It was harder to win medal in Tokyo

Tokyo Olympics Badminton P.V. Sindhu | AP

Having the entire nation’s eyes on her is nothing new for P.V. Sindhu. She was 21 when she won her first Olympic medal—a silver at Rio 2016. In the next five years, she added more medals to her collection, including the World Championships gold and an Olympic bronze. If anything, the latest medal needed more work, sweat and strength. Work on the court aside, she had to navigate several controversies, including a spat between her father P.V. Ramana and national coach Pullela Gopichand, and questions about her changing her coach. But Sindhu kept her head down and focused on her game.

He worked very hard and it worked out really well. I am really happy training with [coach] Park.

Now, she is one of India’s greatest athletes, having won individual medals at two successful Olympics—the first woman and second overall to do so.

Speaking to THE WEEK after her medal win, Sindhu talked about the work she put in for a podium finish in Tokyo, how she dealt with controversies and how she struck a fine working relationship with her Korean coach, Park Tae-Sang. While Sindhu wanted to change the colour of her Olympic medal, Park wanted to taste success as a coach. Excerpts from an interview:

Q\ You were just 21 when you won silver in Rio. Is this bronze sweeter?

A\ I would say both are different. The silver in Rio was fantastic; it changed my life. This is special [because it needed] more work, more sweat and sacrifices [by] family members, trainers, sponsors, everyone. Getting a medal at the Olympics is always a dream come true, [and this is] definitely one of my proudest moments.

Q\ Has it sunk in yet?

A\ No. I’m just enjoying the moment, cherishing it.

Q\ Can you talk about the ups and downs you faced in the past five years?

A\ It has been a long [and hard] journey. [After] Rio, I won some, lost some. Yes, there were a lot of ups and downs, but it was important to come back stronger and do well. Getting a medal in Tokyo, especially, was much more difficult. In Rio, there was not much expectation, pressure or responsibility. Actually, you cannot compare it with the Rio performance.

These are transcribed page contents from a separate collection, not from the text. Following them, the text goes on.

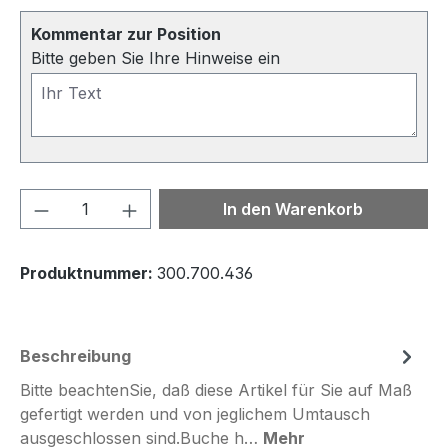
Kommentar zur Position
Bitte geben Sie Ihre Hinweise ein
Produkt Anzahl: Gib den gewünschten We
In den Warenkorb
Produktnummer:
300.700.436
Beschreibung
Bitte beachtenSie, daß diese Artikel für Sie auf Maß
gefertigt werden und von jeglichem Umtausch
ausgeschlossen sind.Buche h…
Mehr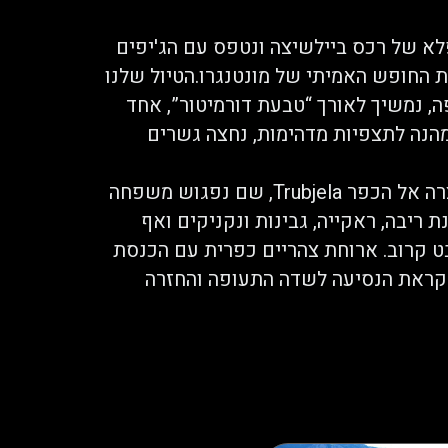
פלא של רכס ביילשיצה ונטפס עם הג'יפים
 מטר – שם נחוש את החופש האמיתי של מונטנגרו.הטיול שלנו
ה, נמשיך לאורך “טבעת דורמיטור”, אחד
הנה לתצפיות מדהימות, נחצה גשרים
נבקר במנזר אוסטרוג החצוב בסלע, נעשה דרך קצרה אל הכפר Trubjela, שם נפגוש משפחה
ריבה, ראקייה, גבינות ונקניקים ואף
ט קרוב. ארוחת צהריים כפרית עם הכנסת
 לקראת הנסיעה לשדה התעופה והחזרה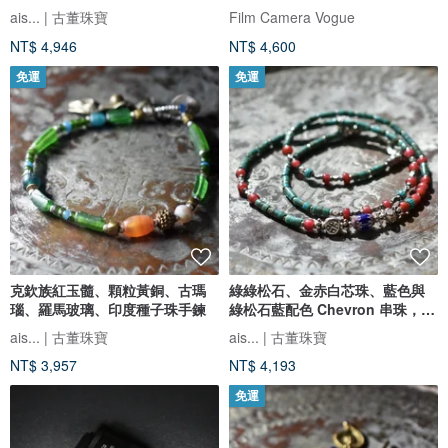
鏡
ais... | 古董珠寶
Film Camera Vogue
NT$ 4,946
NT$ 4,600
免運
免運
克欽族紅玉髓、顆粒黃銅、古瑪
綠綠松石、金赤白芯珠、藍色與
瑙、羅馬玻璃、印度種子珠手鍊
綠松石藍配色 Chevron 串珠，搭
配喀倫銀的細緻項鍊
ais... | 古董珠寶
ais... | 古董珠寶
NT$ 3,957
NT$ 4,193
免運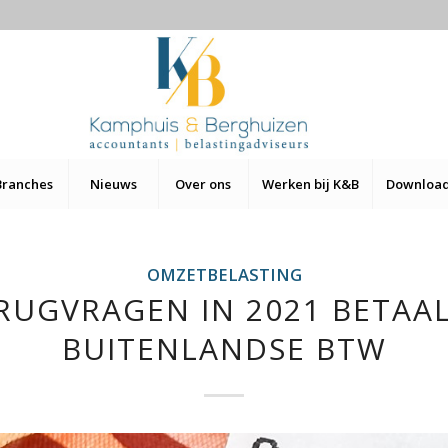
Branches
Nieuws
Over ons
Werken bij K&B
Downloa
OMZETBELASTING
RUGVRAGEN IN 2021 BETAA
BUITENLANDSE BTW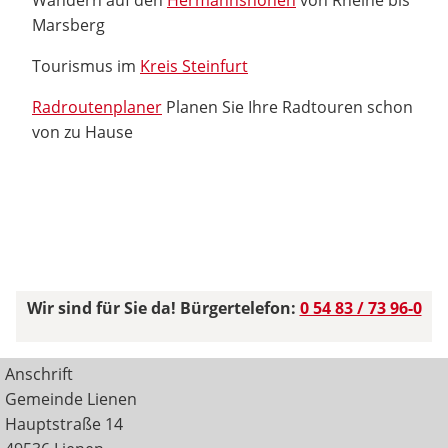
Marsberg
Tourismus im
Kreis Steinfurt
Radroutenplaner
Planen Sie Ihre Radtouren schon
von zu Hause
Wir sind für Sie da! Bürgertelefon:
0 54 83 / 73 96-0
Anschrift
Gemeinde Lienen
Hauptstraße 14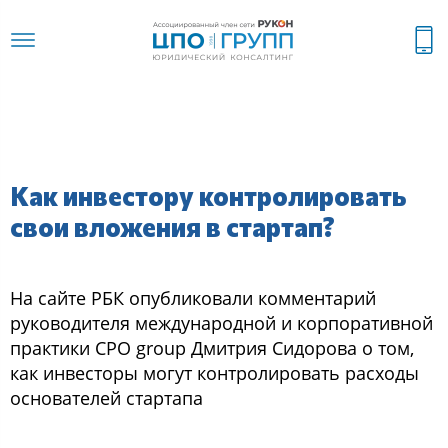
Как инвестору контролировать
свои вложения в стартап?
На сайте РБК опубликовали комментарий
руководителя международной и корпоративной
практики CPO group Дмитрия Сидорова о том,
как инвесторы могут контролировать расходы
основателей стартапа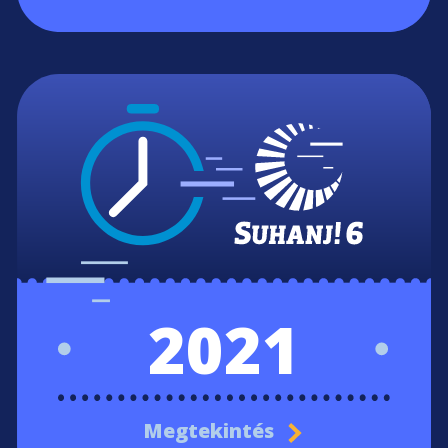
2021
Megtekintés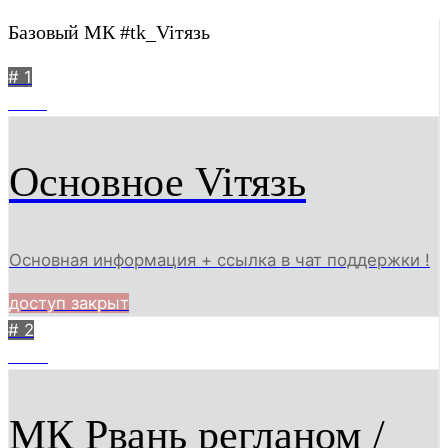
Базовый МК #tk_Viтязь
# 1
1362
Основное Viтязь
Основная информация + ссылка в чат поддержки !
доступ закрыт
# 2
7000
МК Рвань регланом /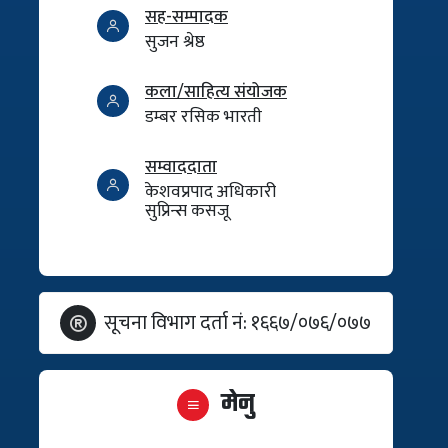
सह-सम्पादक
सुजन श्रेष्ठ
कला/साहित्य संयोजक
डम्बर रसिक भारती
सम्वाददाता
केशवप्रपाद अधिकारी
सुप्रिन्स कसजू
सूचना विभाग दर्ता नं: १६६७/०७६/०७७
मेनु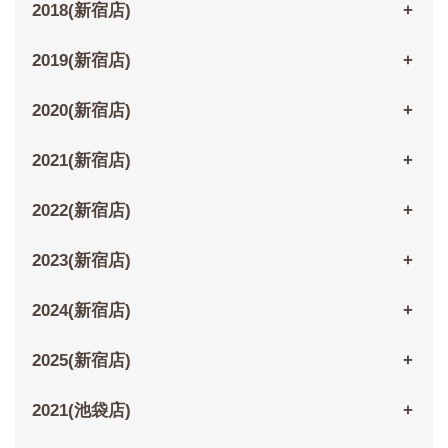
2018(新宿店)
2019(新宿店)
2020(新宿店)
2021(新宿店)
2022(新宿店)
2023(新宿店)
2024(新宿店)
2025(新宿店)
2021(池袋店)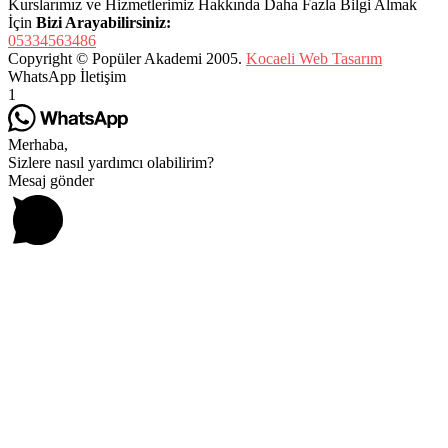
Kurslarımız ve Hizmetlerimiz Hakkında Daha Fazla Bilgi Almak
İçin
Bizi Arayabilirsiniz:
05334563486
Copyright © Popüler Akademi 2005.
Kocaeli Web Tasarım
WhatsApp İletişim
1
Merhaba,
Sizlere nasıl yardımcı olabilirim?
Mesaj gönder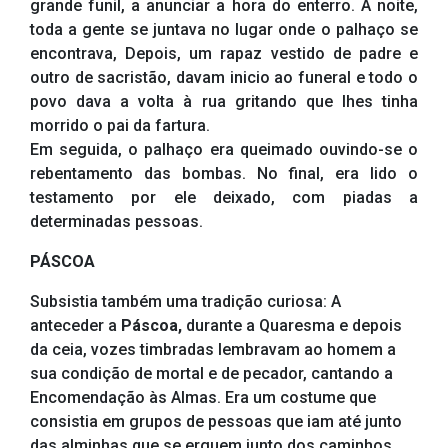
grande funil, a anunciar a hora do enterro. À noite,
toda a gente se juntava no lugar onde o palhaço se
encontrava, Depois, um rapaz vestido de padre e
outro de sacristão, davam inicio ao funeral e todo o
povo dava a volta à rua gritando que lhes tinha
morrido o pai da fartura.
Em seguida, o palhaço era queimado ouvindo-se o
rebentamento das bombas. No final, era lido o
testamento por ele deixado, com piadas a
determinadas pessoas.
PÁSCOA
Subsistia também uma tradição curiosa: A
anteceder a
Páscoa,
durante a Quaresma e depois
da ceia, vozes timbradas lembravam ao homem a
sua condição de mortal e de pecador, cantando a
Encomendação às Almas. Era um costume que
consistia em grupos de pessoas que iam até junto
das alminhas que se erguem junto dos caminhos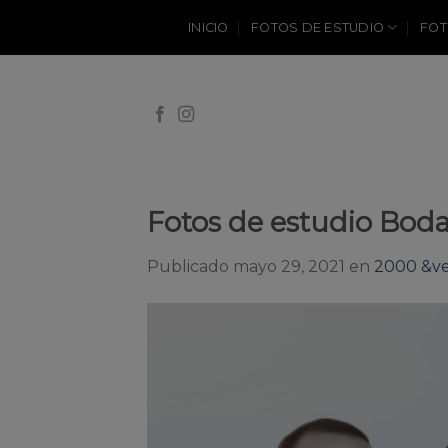
Skip
INICIO
FOTOS DE ESTUDIO
FOT
to
content
Fotos de estudio Boda
Publicado
mayo 29, 2021
en
2000 &ve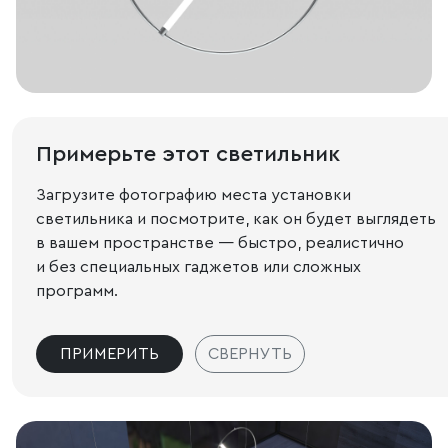
Примерьте этот светильник
Загрузите фотографию места установки
светильника и посмотрите, как он будет выглядеть
в вашем пространстве — быстро, реалистично
и без специальных гаджетов или сложных
программ.
ПРИМЕРИТЬ
СВЕРНУТЬ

Q\ How and when did you get on board with what Park had planned for you on your Olympic journey? What training programme did he design for you?

A\ A lot of things were planned; he was focusing a lot on my defence. Obviously, we worked hard together for the dream. Training wise, we got players from the Suchitra Academy [in Hyderabad]; boys, too, would come and spar with me. [I needed that] to get used to different skills, techniques and mind-sets. It was important that we communicate, plan and then execute. We focused a lot on my strokes. He worked very hard and it worked out really well. I am really happy training with Park.

Q\ You are more experienced now. How much harder was it to medal in Tokyo?

A\ It was definitely harder. I have been the world champion, [so] they (opponents) read your game and come prepared with a strategy. I had to be prepared and give my best. That is what I did.

Q\ How did you not get affected by controversies, like you no longer training with Gopichand?

A\ There is nothing much to say. I have been training with Park for more than one-and-a-half years. I know there have been controversies and I know what I am doing. I do not want to let anything go into my ears; I take what I want to hear and let go of [everything else].

Q\ Which match at these Olympics kept you up the most?

A\ Every match was important. Not even one match was easy because you never know which way it will go. It was important to be in the moment from the first round, play my game and finish it off.

Q\ You won the World Championships in 2019. Did it help to finally win that tournament before you focused on Tokyo?

A\ When I got the World Championships [gold] in 2019, everyone started talking about an Olympic medal. For me, there were a lot of competitions before 2020, so I was focusing on them. That was the immediate goal. I was working on skill and technique, [thinking about] what mistakes I was making and what needed to be done. Everything came to a standstill because of the pandemic. A lot of competitions got cancelled, the Olympics got postponed. But even when we were not sure it would happen, we were still working for the Olympics.

Q\ How difficult was it to add more dimensions to your game?

A\ Every day is a process; I was working hard daily. I used the pandemic in a good way. I worked on my technique and strength. I did whatever my coach said; I rectified my mistakes, and worked hard on all aspects, physically and mentally.